The changes in structure and composition of oral microbial communities can either induce or be induced by pathological conditions (Polgárová et al., 2010). Comparison of virulence gene distribution of saliva samples revealed that overall abundance and diversity of virulence genes were not significantly different between the CA and CF groups. However, evenness of virulence genes was significantly different between the two groups, suggesting a selective response of the oral microbial community during the carious infection. In addition, a few subsets were found in each group based on the DCA analysis, indicating that the response of oral microbial communities could be individual host-dependent (heterogeneity of oral microflora). This individual heterogeneity of the microbial community in saliva may be caused by the variability of endogenous and exogenous factors driving the selection and enrichment of oral microflora (Ruby and Barbeau, 2002) or could be due to the artifacts associated with random sampling processes (Zhou et al., 2008, 2011).

A functional gene array with bacterial virulence genes developed in this study provides a powerful tool for detecting a broad range of virulence genes and characterizing virulence gene composition and structure in diverse environments.
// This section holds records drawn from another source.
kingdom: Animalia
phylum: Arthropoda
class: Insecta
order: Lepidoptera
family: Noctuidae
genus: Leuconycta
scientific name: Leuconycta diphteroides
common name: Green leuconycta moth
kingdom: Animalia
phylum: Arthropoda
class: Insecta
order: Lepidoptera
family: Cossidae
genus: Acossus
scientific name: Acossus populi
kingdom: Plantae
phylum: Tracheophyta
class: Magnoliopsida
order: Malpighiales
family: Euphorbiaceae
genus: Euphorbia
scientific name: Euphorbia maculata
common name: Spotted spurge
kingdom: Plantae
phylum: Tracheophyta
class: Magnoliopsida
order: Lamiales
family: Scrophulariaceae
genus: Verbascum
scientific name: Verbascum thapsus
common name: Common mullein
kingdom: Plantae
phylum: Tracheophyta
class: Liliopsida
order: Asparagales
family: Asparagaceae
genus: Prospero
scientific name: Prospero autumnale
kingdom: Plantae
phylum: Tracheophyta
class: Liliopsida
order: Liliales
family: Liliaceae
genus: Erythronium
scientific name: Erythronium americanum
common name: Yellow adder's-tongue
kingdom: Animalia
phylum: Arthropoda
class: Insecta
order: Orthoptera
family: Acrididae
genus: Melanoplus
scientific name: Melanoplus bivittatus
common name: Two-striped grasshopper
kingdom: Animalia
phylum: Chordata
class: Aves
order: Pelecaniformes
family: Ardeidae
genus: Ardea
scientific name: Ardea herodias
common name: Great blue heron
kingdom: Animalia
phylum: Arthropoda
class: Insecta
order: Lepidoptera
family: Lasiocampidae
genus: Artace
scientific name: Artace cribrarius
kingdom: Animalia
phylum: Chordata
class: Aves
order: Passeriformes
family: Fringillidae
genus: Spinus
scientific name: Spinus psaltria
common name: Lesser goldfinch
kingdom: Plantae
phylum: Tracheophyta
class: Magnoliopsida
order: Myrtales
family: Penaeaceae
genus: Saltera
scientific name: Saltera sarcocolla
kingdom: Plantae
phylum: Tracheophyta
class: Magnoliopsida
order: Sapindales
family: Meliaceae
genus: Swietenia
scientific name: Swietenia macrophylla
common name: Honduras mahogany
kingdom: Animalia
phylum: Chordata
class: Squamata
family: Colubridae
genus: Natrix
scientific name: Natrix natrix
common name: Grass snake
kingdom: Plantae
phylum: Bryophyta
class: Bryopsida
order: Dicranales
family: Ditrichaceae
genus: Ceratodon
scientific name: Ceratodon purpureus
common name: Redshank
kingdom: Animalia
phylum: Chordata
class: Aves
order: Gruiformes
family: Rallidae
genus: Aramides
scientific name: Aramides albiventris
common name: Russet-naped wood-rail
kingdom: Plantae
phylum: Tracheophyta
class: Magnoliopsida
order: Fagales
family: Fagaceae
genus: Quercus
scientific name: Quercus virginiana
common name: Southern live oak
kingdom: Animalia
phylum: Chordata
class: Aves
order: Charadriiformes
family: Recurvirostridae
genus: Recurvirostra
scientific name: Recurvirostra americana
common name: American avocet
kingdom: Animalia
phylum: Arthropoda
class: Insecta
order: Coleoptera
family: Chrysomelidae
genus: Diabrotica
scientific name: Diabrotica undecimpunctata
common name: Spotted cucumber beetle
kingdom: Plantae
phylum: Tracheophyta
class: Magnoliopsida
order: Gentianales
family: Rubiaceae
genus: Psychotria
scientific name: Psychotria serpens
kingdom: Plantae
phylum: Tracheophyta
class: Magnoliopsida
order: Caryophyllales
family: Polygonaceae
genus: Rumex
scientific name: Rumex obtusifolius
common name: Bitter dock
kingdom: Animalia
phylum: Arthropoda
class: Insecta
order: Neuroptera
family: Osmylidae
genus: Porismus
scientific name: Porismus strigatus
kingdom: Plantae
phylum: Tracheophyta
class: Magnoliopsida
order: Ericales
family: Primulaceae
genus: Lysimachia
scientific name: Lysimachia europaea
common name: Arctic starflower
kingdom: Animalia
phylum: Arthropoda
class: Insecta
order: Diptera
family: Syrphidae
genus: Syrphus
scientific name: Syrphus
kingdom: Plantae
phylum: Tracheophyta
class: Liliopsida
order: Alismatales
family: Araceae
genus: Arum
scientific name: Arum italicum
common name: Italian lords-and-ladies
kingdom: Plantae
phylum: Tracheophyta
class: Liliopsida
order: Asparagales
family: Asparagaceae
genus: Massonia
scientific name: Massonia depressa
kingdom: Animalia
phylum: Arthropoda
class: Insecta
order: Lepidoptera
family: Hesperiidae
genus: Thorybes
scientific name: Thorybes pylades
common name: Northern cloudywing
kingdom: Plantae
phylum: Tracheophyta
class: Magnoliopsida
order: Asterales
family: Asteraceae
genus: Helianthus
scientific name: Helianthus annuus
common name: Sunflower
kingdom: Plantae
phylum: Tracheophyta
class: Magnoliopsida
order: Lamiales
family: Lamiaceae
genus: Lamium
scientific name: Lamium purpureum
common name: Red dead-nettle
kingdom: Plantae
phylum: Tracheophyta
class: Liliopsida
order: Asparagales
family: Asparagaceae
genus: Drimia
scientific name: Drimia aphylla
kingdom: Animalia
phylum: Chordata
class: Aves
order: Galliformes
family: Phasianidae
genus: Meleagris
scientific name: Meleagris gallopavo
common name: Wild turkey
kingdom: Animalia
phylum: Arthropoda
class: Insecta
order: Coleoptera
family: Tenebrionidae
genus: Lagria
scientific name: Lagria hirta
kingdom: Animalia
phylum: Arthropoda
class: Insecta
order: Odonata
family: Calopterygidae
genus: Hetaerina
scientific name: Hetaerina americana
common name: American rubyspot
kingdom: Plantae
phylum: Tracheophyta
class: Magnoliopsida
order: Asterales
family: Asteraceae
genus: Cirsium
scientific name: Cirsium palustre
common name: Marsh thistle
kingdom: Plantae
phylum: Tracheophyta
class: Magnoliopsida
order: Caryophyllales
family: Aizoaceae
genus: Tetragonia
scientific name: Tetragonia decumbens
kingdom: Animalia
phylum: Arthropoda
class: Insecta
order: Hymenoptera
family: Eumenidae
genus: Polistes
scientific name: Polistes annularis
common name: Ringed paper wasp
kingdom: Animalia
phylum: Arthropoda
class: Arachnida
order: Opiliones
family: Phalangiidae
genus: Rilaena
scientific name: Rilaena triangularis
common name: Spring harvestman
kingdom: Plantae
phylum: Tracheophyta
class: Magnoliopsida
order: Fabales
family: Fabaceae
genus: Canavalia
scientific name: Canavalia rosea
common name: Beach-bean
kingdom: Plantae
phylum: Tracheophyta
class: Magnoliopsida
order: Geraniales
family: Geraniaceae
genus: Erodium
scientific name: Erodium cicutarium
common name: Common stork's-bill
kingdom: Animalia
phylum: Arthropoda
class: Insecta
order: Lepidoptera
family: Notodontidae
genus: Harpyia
This study also presented a glimpse of how pathogens thrive in the environment and how pathogenic properties of a microbial community change in response to environmental perturbations, which may provide important information for public health. For more accurate assessment of pathogenic microbial community, it is necessary to discriminate the non-pathogenic strains from the pathogenic strains within the same species and develop a more comprehensive array covering other pathogenic microorganisms, such as viruses, fungi and protozoan parasites. Therefore, further addition of virulence genes should be directed to construct a more specific as well as a comprehensive functional gene array to increase discrimination power as well as to detect and identify a wide variety of pathogens in particular ecosystems.